Пепеляев смотрел на нее и не узнавал. “Ох ты ж, курица моя вареная, старая! — подумал он и вдруг позорно заслабел: на миг прикрылся ладонями,— так уж нестерпимо заломило лицо.— Это ж какая тебе радость, милая, что аж светишься вся, как лампадочка ясная. И какая, смотри, девка-то сквозь тебя глянула! К миру доверчивая, синеглазенькая, ласковая! Вон ты, оказывается, какая была, мать моя старуха! Прямо Джильда Лолобриджильда… Ох небось и мордобою же было из-за тебя, красавица! Ох и повыдернуто же кольев из плетней!.. Стрекотала ведь молодухой по тепленькой земле — махонькая, грудастенькая, жопастенькая — ясными глазками помаргивала… И такая небось неописуемая жизнь впереди тебе бластилась! И мужик-красавец, в рот не берет, и детки — умненькие, ласковые, и дом — полная чашка. А потом стала пенять тебя эта жизнь золотушная — этак скушно, без злобы, нудно пенять — превращать за какие-такие грехи в старуху сушеную! Бошку к земле все пригнетала и пригнетала, спину работой в три погибели ломала, руки ревматизмом крутила. Это ж прямо вредительский какой-то интерес у жизни,—удивился Василий,— чтобы не девки веселенькие по земле перепархивали, а бабки-старухи больными ногами шаркали!.. Сколь помню тебя — все старуха уже была! Все под ноги зрила, будто потерянное искала. И это ж, оказывается, вон сколько мало радости видела ты в жизни своей, мышка моя кроткая, если в этакое-то, прямо слово, счастье повергла тебя эта “пензия” копеечная! К тому же ведь, глупая ты старуха, по ошибке выписанная…

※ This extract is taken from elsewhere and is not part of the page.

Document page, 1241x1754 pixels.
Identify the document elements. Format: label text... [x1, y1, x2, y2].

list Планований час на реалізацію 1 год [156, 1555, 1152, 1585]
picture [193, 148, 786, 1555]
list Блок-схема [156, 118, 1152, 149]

А ведь точно! — как мышка тихонькая, шебуршилась всю жизнь в сереньких своих потемках, тихонько, недосыта, и вдруг — вот-те раз! почтальон пришел! — будто прогрызлась нечаянно из тесноты мышиной в огромную волю, в закрома пшеничные, светлые…” — и еще, что-то такое же, нежно-ноющее, нестерпимо жалостливое, невнятно слушал в себе Василий, глядя на бойко замолодевшую старушонку свою.
— …и энтого числа кажного месяца,— докладывала ему тем временем мать,— она, сказывала, будет сама приносить! А мне (всего и делов-то!) фамилие свое проставь. Иль скажи, плохо?

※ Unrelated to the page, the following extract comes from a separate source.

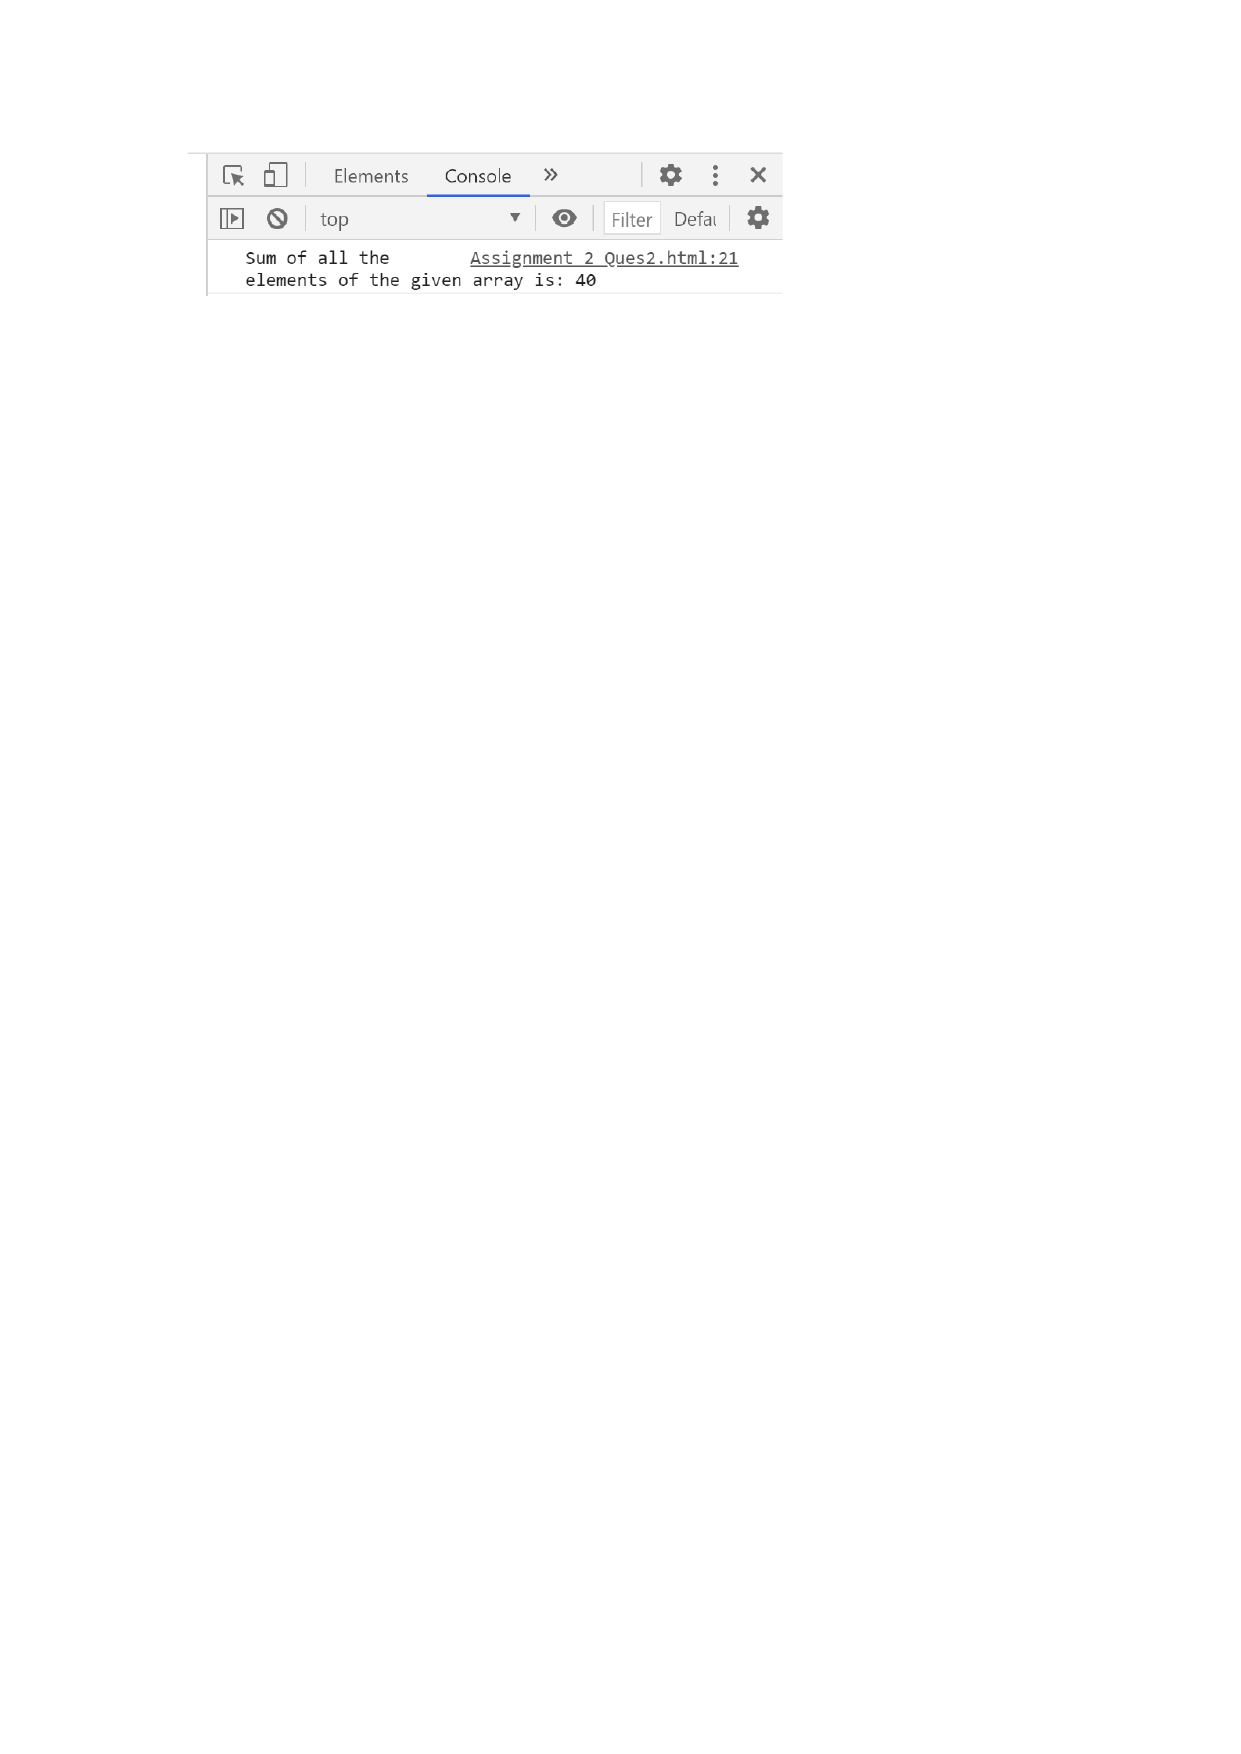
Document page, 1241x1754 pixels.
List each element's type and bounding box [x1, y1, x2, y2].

“Чужие люди…— подумал он вдруг,— чужие люди радость тебе, старой, подстроили. А сын? А сын твой, паскудник позорный, он-то тебя хоть раз в жизни порадовал?! Куска сладкого к чаю принес? Десятку какую-нибудь из получки? Да и обнял ли хоть раз? Нет ему, гаду ползучему, никакого прощения — ни сегодня, ни завтра, ни в какой будущей пятилетке! Из-за него, антипода подзаборного, вся твоя жизнь в этот убогий перекосяк пошла! Только когда подох он, пьянь рваная, когда сгорел к чертовой матери, только тогда ведь хоть малость разогнулась, старая, засветились хоть какие-то огонечки тепленькие! И на могилке повозиться, и в церковь сходить по делу, и со старухами повсхлипывать. А теперь, вишь, еще и “пензия”… И поэтому, вот что…— сказал себе Вася, и ему стало вдруг холодно и весело,— и поэтому постановляю! Считать Пепеляева Вэ Эс безвременно подохшим. И ныне, и присно, и вовеки веков. Аминь. Точка. Принято единогласно. На общем собрании представителей трудящихся”.
— За что пенсию-то дали? — спросил он невесело, хотя и ему было понятно, за что.

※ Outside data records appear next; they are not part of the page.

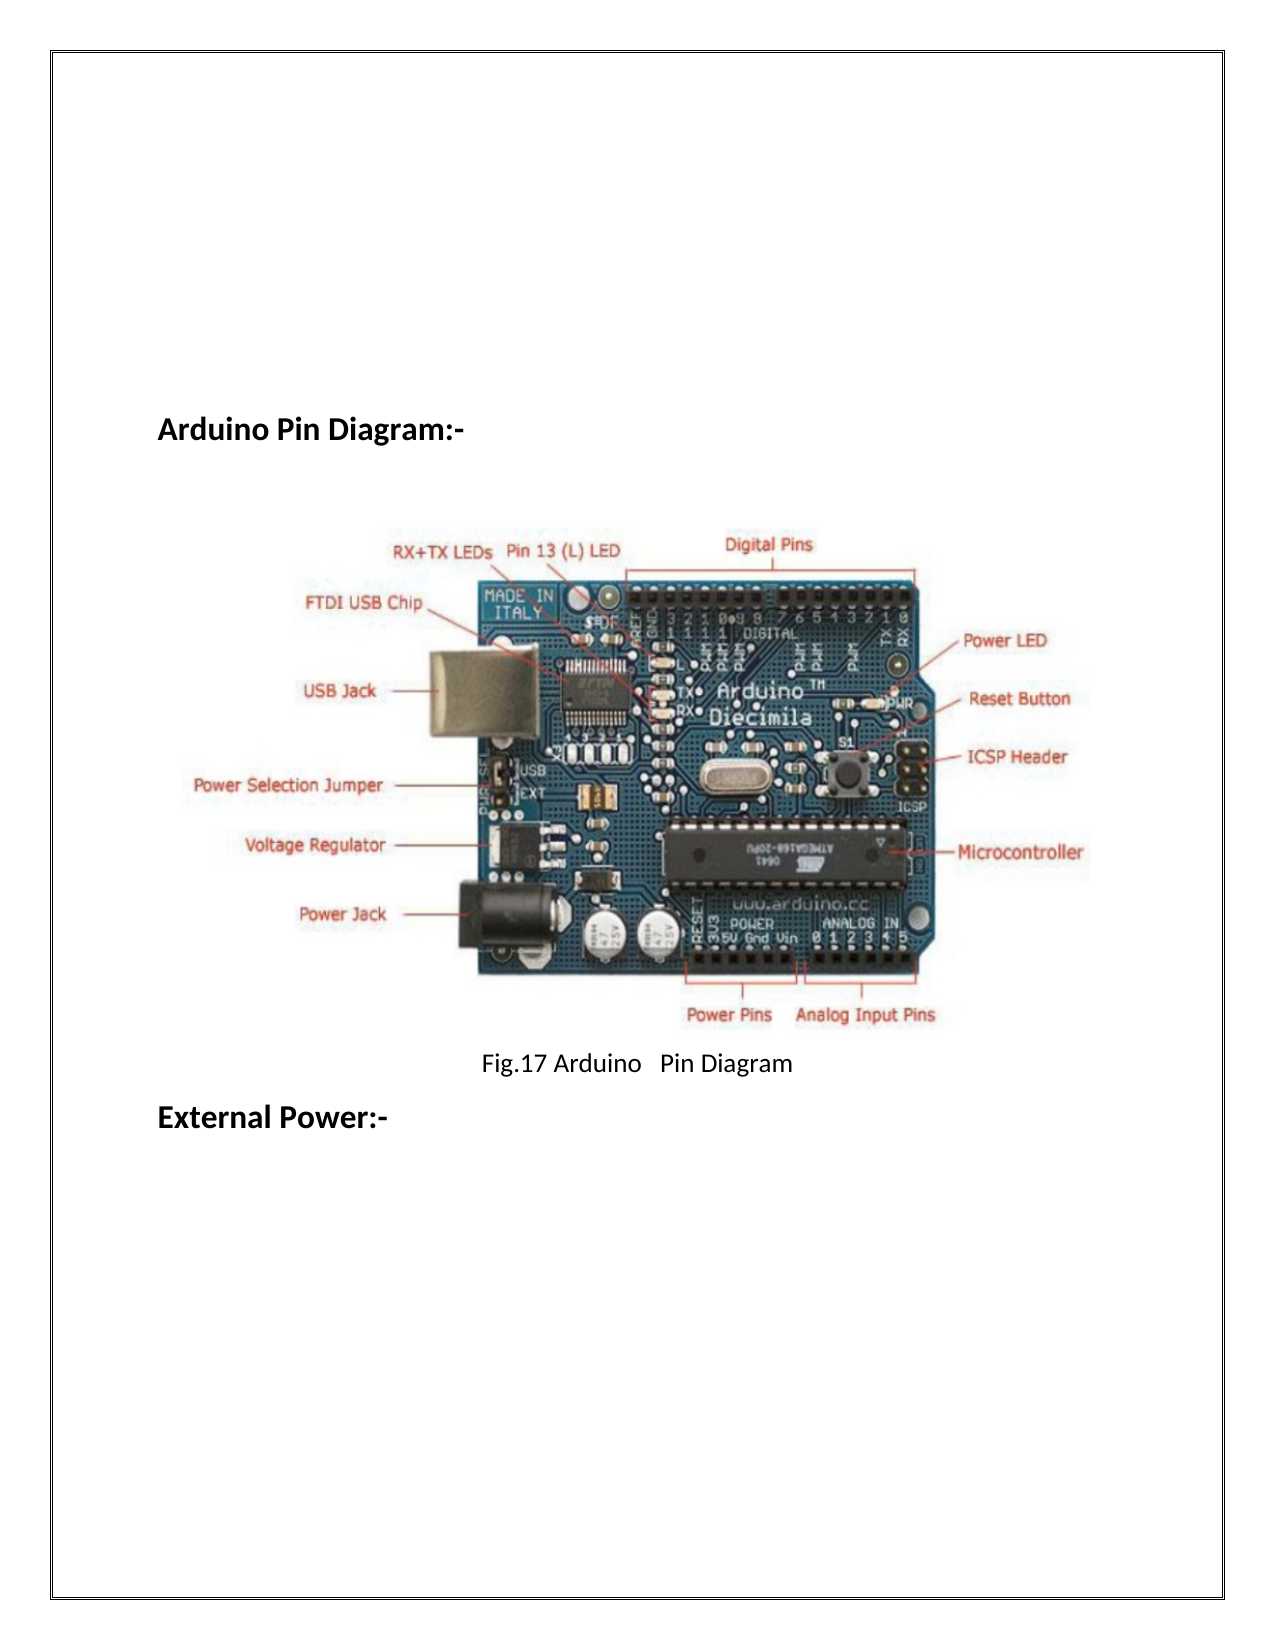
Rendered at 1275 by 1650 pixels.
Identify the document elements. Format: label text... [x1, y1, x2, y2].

text External Power:- [150, 1096, 1125, 1136]
text Fig.17 Arduino Pin Diagram [150, 1046, 1125, 1079]
text Arduino Pin Diagram:- [150, 408, 1125, 449]
picture [182, 522, 1093, 1033]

— Так за кормильца же! За Васятку, за сынка моего! — та даже удивилась.
Тут Пепеляев подумал: “Так, с покойника, значит, пензия в урочный час, а с живого была одна с меня”.
Пепеляев странным голосом спросил, полусуровым-полурастерянным:
— Ну, а я, к примеру?..
— Ну, а ты… что ж…— потухающим голосом сказала мать, опять старея.— Живи сколь живется…— А потом, подумав о чем-то маленько, снова воспряла: — Живи, сколь живется! Да хоть всю жизнь! У меня теперь, мил-человек, и угостить тебя есть чем. Вот сейчас пирогов поставлю. Ты-то помнишь иль нет, очень Васятка мои пироги обожал. С луком-яйцами.
— Я тебе не Васятка,— сказал Василий и встал уходить,— от лука с яйцами у меня радикулит. Иль забыла?